Purpose Hypothermic machine perfusion of donor hearts enables continuous aerobic metabolism and washout of toxic metabolic byproducts. We evaluated the effect of machine perfusion on cardiac myocyte integrity in hearts preserved for 4 hours in a novel device that provides pulsatile oxygenated hypothermic perfusion (Paragonix Sherpa PerfusionTM Cardiac Transport System). Methods All pig hearts were perfused with 1L of cold Celsior® solution after aortic cross-clamping, and then harvested. They were stored conventionally in Celsior® solution on ice for 4 hours (Celsior® storage [CS], n=6) or placed in the Sherpa device for 4 hours (pulsatile perfusion [PP], n=6). After cold preservation, hearts were evaluated hemodynamically using a Langendorff system. Systolic function was measured by +dP/dt; and diastolic function was measured by -dP/dt and EDP. Three control swine hearts were also re-perfused and evaluated immediately after harvest on the Langendorff system. Biopsies were taken from the LV apex at the time of harvest, after storage (when relevant), and after reperfusion for ultra-structural analysis using electron microscopy. Results CS, PP, and control hearts did not show any significant differences in systolic or diastolic function (+dP/dt, -dP/dt, EDP). CS hearts had more arrhythmias (supraventricular and ventricular) compared to PP and control hearts. Electron microscopy revealed endothelial cell rupture and damaged muscle fibers in the CS group after reperfusion, while the cell structures were preserved in the PP group and the control group.

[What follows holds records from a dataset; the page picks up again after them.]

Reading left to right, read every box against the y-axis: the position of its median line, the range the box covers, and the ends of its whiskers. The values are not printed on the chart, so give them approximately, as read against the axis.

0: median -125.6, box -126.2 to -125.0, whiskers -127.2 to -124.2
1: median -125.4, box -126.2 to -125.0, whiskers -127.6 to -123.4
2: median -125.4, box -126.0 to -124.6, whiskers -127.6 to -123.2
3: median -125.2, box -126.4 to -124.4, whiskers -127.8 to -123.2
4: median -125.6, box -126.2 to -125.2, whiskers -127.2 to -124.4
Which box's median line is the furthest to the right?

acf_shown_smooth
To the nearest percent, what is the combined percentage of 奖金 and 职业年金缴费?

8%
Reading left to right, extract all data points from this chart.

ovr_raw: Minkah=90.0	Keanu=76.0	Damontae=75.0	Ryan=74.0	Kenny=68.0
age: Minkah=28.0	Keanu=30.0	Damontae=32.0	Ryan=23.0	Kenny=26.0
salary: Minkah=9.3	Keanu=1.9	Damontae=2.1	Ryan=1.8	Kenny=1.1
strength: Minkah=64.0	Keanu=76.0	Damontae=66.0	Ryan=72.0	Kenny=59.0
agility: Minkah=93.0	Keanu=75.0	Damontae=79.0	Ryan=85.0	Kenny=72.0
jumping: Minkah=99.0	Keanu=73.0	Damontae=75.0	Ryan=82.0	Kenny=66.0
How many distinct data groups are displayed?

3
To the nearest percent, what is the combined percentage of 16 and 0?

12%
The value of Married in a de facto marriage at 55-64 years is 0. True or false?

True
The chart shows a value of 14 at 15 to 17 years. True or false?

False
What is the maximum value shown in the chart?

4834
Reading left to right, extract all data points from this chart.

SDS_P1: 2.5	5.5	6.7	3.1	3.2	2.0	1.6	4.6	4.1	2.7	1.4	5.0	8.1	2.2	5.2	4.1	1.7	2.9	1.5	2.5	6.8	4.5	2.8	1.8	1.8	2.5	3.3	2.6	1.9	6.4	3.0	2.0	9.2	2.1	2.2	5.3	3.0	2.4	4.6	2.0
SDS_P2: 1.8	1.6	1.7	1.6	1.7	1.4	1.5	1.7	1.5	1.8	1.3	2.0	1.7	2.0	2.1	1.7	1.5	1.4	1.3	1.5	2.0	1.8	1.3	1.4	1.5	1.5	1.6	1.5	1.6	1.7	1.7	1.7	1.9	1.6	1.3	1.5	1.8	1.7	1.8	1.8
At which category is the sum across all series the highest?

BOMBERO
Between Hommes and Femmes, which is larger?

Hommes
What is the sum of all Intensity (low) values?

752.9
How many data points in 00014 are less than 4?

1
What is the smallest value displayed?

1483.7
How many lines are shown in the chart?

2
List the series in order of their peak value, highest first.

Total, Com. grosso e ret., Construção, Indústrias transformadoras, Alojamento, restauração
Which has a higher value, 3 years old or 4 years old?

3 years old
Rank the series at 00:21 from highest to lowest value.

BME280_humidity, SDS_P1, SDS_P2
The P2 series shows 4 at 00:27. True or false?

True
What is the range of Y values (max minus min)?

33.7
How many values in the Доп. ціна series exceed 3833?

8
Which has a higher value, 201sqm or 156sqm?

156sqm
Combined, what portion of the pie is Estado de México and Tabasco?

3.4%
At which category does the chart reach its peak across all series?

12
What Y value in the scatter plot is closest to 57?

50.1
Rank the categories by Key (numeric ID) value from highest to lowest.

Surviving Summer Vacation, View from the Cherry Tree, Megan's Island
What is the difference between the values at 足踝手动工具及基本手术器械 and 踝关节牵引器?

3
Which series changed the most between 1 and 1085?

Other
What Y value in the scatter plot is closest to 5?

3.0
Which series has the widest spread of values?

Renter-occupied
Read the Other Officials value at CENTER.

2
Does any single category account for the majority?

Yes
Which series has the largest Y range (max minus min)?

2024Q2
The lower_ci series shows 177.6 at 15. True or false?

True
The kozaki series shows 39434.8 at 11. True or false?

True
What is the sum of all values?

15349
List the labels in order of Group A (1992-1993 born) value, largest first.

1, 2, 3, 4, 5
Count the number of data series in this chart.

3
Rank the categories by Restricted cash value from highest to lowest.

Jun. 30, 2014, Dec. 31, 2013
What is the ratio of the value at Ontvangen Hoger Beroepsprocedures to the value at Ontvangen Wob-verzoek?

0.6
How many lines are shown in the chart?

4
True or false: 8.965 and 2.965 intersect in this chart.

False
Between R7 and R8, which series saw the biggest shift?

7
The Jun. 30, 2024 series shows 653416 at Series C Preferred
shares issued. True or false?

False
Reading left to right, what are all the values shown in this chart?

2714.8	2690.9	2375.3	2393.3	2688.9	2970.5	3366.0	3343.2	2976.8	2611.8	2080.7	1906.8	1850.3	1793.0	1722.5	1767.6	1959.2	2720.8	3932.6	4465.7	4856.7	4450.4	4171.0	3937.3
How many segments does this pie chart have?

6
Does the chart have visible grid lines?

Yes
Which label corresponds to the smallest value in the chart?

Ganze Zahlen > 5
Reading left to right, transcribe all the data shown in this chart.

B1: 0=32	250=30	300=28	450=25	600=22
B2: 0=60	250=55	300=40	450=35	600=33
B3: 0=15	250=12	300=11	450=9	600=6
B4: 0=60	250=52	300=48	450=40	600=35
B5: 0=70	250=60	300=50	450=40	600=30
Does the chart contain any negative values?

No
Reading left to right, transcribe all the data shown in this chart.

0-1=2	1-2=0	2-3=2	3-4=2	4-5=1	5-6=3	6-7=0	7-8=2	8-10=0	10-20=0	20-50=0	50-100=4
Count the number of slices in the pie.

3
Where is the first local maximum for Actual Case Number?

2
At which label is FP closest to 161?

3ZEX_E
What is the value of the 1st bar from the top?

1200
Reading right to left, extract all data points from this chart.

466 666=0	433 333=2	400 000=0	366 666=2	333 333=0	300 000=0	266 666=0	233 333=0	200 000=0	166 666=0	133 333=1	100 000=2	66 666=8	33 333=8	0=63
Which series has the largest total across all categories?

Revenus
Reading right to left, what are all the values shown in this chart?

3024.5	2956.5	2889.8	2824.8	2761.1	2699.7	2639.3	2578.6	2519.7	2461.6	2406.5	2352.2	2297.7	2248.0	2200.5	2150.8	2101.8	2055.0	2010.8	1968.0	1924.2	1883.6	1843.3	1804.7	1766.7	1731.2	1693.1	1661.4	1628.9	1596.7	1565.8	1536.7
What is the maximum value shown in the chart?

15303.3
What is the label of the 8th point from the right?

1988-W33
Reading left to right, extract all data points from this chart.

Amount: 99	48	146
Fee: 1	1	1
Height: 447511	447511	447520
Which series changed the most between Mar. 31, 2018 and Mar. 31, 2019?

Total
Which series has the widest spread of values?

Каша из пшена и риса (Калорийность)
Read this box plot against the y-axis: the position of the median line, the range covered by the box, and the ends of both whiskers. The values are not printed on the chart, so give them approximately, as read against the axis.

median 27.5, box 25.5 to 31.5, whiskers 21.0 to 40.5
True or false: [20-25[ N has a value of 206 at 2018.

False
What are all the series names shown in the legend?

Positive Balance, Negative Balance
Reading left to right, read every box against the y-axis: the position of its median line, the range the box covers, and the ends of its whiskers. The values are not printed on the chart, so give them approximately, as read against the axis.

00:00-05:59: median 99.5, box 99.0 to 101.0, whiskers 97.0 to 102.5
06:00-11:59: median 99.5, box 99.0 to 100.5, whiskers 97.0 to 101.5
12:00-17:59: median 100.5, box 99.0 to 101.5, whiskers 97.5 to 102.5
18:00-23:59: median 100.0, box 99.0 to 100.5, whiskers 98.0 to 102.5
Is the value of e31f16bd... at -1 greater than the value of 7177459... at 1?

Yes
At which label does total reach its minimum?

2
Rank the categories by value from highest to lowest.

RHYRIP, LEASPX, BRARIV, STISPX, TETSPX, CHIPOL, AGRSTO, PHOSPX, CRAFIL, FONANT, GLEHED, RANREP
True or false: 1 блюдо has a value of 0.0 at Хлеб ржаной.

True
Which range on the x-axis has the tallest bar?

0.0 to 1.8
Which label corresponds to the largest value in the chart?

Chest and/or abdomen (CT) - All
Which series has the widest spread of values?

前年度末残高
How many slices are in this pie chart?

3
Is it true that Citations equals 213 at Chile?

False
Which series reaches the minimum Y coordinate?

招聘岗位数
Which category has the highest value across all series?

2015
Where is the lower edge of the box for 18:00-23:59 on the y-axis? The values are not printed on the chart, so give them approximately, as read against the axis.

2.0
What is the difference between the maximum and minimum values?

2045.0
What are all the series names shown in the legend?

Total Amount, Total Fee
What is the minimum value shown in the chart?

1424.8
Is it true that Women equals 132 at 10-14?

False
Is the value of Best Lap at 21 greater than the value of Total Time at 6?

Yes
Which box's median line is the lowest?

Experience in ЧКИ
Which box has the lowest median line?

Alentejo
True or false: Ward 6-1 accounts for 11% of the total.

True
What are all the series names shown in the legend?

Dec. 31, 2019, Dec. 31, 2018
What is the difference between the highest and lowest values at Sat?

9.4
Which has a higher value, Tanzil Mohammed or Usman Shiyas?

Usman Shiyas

After preservation, PP hearts showed mild edema, which was not present in CS hearts, but after reperfusion, both groups had a similar grade of interstitial edema. Conclusions Hypothermic pulsatile perfusion of donor hearts during the storage interval is a simple technique that leads to better preservation of cell structure, as compared to a conventional cold storage method. This may lead to less risk of primary graft failure after orthotopic heart transplantation. Donor hearts preserved with pulsatile perfusion also appear less prone to arrhythmias during the reperfusion period. DISCLOSURES:Anderson, L.: Other, Paragonix Technologies, President. Madsen, J.: Grant/Research Support, Paragonix Technologies.